Autorem wpisu jest: Anna Kierzek

Natura widelcowa ma to do siebie, że nie pozwala ominąć miejsc, które w jakikolwiek sposób mogłoby zadziwić podniebienie. Jak wiadomo, jeżeli chce się dobrze zjeść, należy kierować się w rejony podgórskie, bo gdzie, jak gdzie – ale tam tradycja nakazuje dobrze, uczciwie i z hojnością gościa przyjąć.

Po morderczej walce z wiosennym przesileniem i brakiem wolnych miejsc nad brzegiem jeziora Międzybrodzkiego, dotarliśmy w końcu do karczmy „ U Zohuliny”. Sądząc po zapełnionym parkingu, na szybki posiłek liczyć nie należało (o czym nas też już od progu poinformowano). Cóż, zasiedliśmy w górnej izbie, bo dół skutecznie wypełniła zawartość wycieczkowego autokaru. Kiedy już udało mi się zlokalizować kelnera i ten dotarł z kartą, ku mojemu zaskoczeniu okazało się, że w karcie nie ma gruli, ale są za to pyry! Zerkając za okno utwierdziłam się w przekonaniu, że widzę górę Żar, a nie poznańskie koziołki. Cóż – tak widać być musiało. Posiłek obiecano podać w ciągu 40 min, więc chcąc nie chcąc, musieliśmy oszukiwać skołatane żołądki przemyconymi migdałami z marketu.

W międzyczasie poznawaliśmy restauracyjne zwyczaje młodzieży – jak się okazało, do jednej szklanki coca-coli można upchnąć 7 słomek i wszystkie przewodzą ciemny płyn.
„U Zohuliny” można też zaobserwować nowatorski sposób wymiany mikroskopijnych serwetek: kiedy poprosiłam kelnerkę o wymianę naszej, bo jakoś zdawało mi się, że pamięta jeszcze wczorajszą kwaśnicę – pani usuwając wpierw karczemne wiktuały, wprawnym ruchem odwróciła serwetę na druga stronę i stwierdziła z uśmiechem, że jest dobrze (czyli jeszcze nie była przewracana).

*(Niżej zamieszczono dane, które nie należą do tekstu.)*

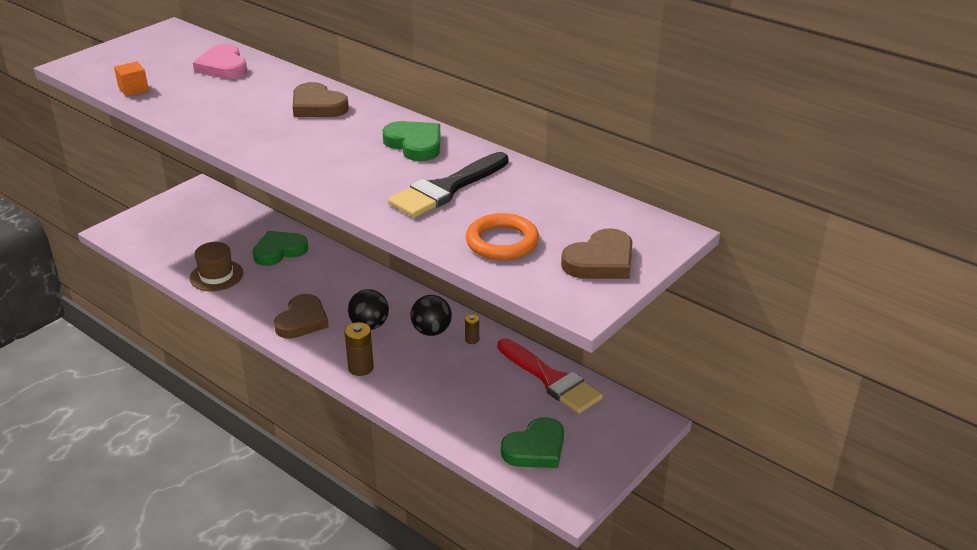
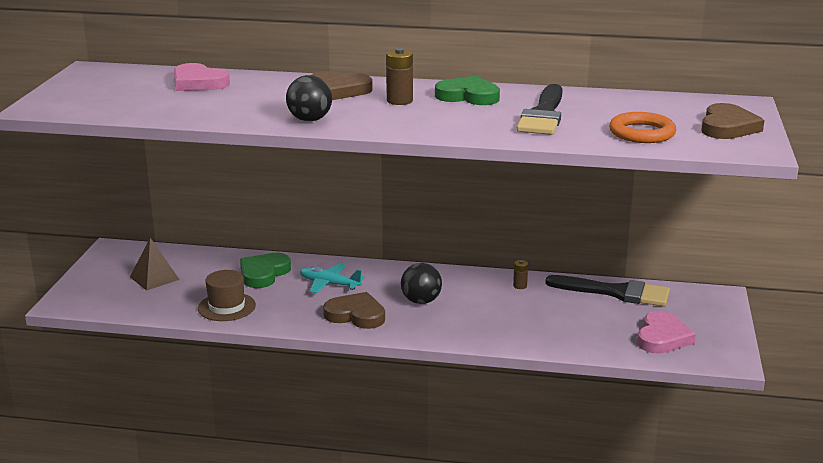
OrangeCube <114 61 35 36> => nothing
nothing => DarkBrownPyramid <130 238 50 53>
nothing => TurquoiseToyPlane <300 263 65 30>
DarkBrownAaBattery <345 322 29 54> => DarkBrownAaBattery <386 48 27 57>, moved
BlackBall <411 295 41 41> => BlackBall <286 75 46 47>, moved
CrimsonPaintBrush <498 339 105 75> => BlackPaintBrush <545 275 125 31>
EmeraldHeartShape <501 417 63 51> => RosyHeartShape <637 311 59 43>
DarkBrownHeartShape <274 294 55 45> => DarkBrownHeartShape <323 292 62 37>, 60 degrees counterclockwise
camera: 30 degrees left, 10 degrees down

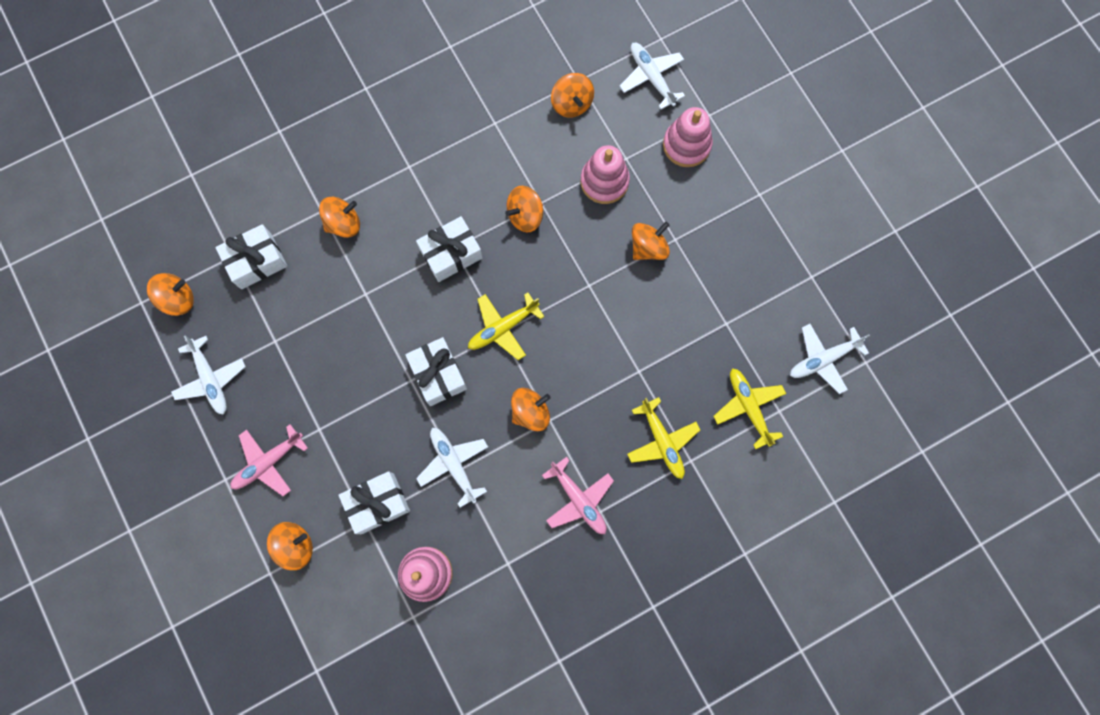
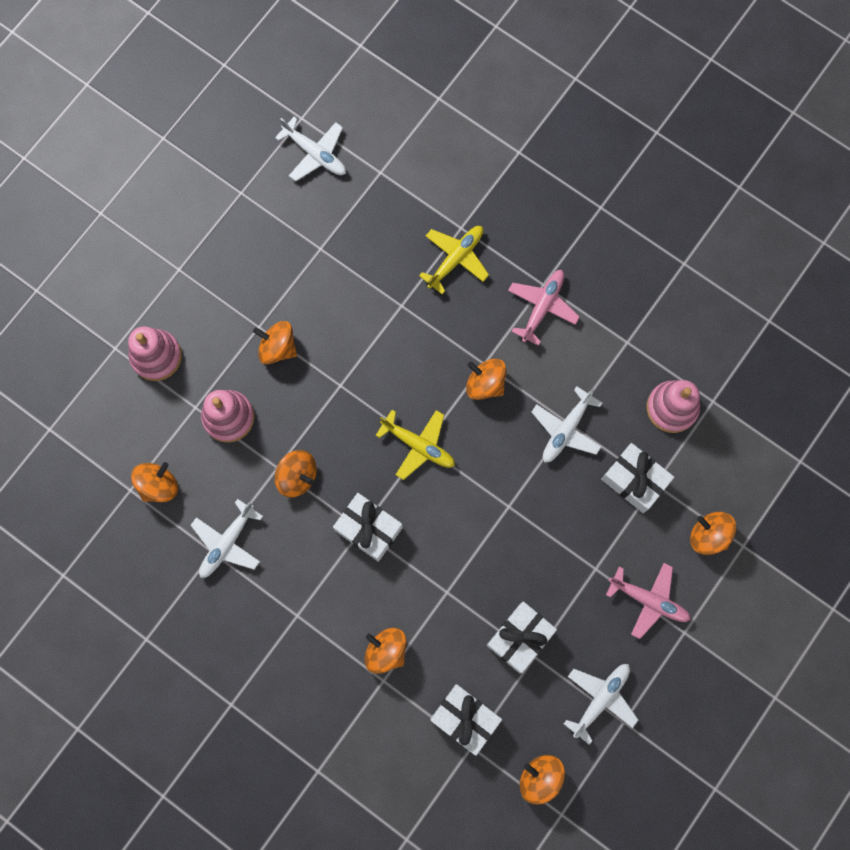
YellowToyPlane <714 368 72 81> => nothing
WhitePresent <405 337 62 69> => WhitePresent <487 602 70 71>, moved
WhiteToyPlane <620 43 65 67> => WhiteToyPlane <191 499 72 79>, moved
camera: 115 degrees left, 0 degrees up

Ale pora dojść do sedna naszej wyprawy, bo oto na stół wjeżdża miska z kremem z prawdziwków (9 zł). Krem z borowików to poezja – pod warunkiem, że uda się trafić borowika. W nadziei, że może gdzieś zawieruszył się jakiś na dnie, postanowiłam się przedrzeć przez stos groszku ptysiowego… Niestety – musiałam wierzyć na słowo kelnerowi, że borowiki zostały tak skutecznie zmiksowane, że nie uda mi się nic znaleźć.

Po kilku minutach dotarły kolejne zamówione potrawy – sandacz z grilla (19 zł) i polędwiczki wieprzowe w sosie z zielonym pieprzem(25 zł). Sandacz to ryba, której nie można zepsuć – zawsze wychodzi, ale żeby się o tym przekonać, musiałam ją najpierw odgrzebać spod gęstego sosu grzybowego… Kiedy w końcu dotarłam do swojej ryby, okazało się, że warto było podjąć trud. Na sąsiednim talerzu kusiły wspomniane polędwiczki – po krótkich negocjacjach z moim towarzyszem podróży, udało się dokonać małego targu – kawałek polędwicy, za połowę sandacza. I tutaj kolejne miłe zaskoczenie – mięso delikatne, dobrze przyrządzone i pachnące. To było to!
Negocjacje trwały jeszcze jakiś czas, ale polędwica warta była grzechu. W miarę spożywania specjałów „Zohuliny” malała obraza na borowikową i pewnie poszłaby w niepamięć, kiedy wzrok mój padł na zamówioną surówkę – tu okazało się że „Zohulina” nie tylko umie dobrze zmiksować borowiki, ale także jest bardzo oszczędną gospodynią – w surówce bowiem znajdowały się zarówno kapusta, marchew i cebula – ale także kawałki papryki, plasterki ogórka i jeszcze jakieś inne, niezidentyfikowane dodatki. Nie pytałam kelnera, co to za surówka, ale pretenduje do miana „ przeglądu tygodnia”.

Pomimo oszczędności góralskiej gospodyni polecam Karczmę na zgłodniałe żołądki. Jeżeli ktoś chce się tam wybrać w babskim gronie, to porcje są nie do przejedzenia w pojedynkę; warto zamówić mniej potraw i więcej sztućców. Surówkę – to może najpierw sobie pooglądać, a potem zamawiać, a borowikową – cóż, trzeba wierzyć na słowo kelnerowi.